*Extracted records:*
▼▼▼
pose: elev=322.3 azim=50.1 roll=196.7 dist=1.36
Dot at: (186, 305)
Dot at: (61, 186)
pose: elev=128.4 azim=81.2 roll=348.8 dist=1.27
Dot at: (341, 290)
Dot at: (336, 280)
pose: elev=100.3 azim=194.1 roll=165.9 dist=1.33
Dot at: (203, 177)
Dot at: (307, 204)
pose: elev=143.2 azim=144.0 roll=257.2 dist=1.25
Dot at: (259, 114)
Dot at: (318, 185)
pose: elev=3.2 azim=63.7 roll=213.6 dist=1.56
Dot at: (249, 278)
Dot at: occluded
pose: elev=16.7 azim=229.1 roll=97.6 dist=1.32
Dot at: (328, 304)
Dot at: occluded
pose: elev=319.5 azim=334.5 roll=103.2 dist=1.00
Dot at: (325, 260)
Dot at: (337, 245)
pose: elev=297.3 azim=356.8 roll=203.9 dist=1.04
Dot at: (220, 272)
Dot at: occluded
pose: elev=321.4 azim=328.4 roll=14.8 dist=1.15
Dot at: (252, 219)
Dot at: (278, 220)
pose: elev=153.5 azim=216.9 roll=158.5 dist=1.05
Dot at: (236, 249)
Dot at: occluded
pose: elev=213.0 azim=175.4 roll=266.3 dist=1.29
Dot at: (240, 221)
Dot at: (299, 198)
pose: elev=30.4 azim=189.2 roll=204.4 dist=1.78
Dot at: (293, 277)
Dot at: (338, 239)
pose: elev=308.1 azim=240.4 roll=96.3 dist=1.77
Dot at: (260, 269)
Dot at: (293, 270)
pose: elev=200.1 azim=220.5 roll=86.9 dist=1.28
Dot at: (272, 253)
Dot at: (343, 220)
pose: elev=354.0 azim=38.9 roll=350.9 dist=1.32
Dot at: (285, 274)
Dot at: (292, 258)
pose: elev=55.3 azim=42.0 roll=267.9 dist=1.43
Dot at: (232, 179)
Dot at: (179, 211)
▲▲▲
*Exercise requirements:*
Render the stretch of the records from the line containing "pose: elev=321.4 azim=328.4" through the line containing "Dot at: (292, 258)", both included, as a Markdown table with the columns Index and Text. Number each line in Index, put the line itself in Text, and leave out blank lines.

*Answer to the exercise:*
| Index | Text |
|---|---|
| 1 | pose: elev=321.4 azim=328.4 roll=14.8 dist=1.15 |
| 2 | Dot at: (252, 219) |
| 3 | Dot at: (278, 220) |
| 4 | pose: elev=153.5 azim=216.9 roll=158.5 dist=1.05 |
| 5 | Dot at: (236, 249) |
| 6 | Dot at: occluded |
| 7 | pose: elev=213.0 azim=175.4 roll=266.3 dist=1.29 |
| 8 | Dot at: (240, 221) |
| 9 | Dot at: (299, 198) |
| 10 | pose: elev=30.4 azim=189.2 roll=204.4 dist=1.78 |
| 11 | Dot at: (293, 277) |
| 12 | Dot at: (338, 239) |
| 13 | pose: elev=308.1 azim=240.4 roll=96.3 dist=1.77 |
| 14 | Dot at: (260, 269) |
| 15 | Dot at: (293, 270) |
| 16 | pose: elev=200.1 azim=220.5 roll=86.9 dist=1.28 |
| 17 | Dot at: (272, 253) |
| 18 | Dot at: (343, 220) |
| 19 | pose: elev=354.0 azim=38.9 roll=350.9 dist=1.32 |
| 20 | Dot at: (285, 274) |
| 21 | Dot at: (292, 258) |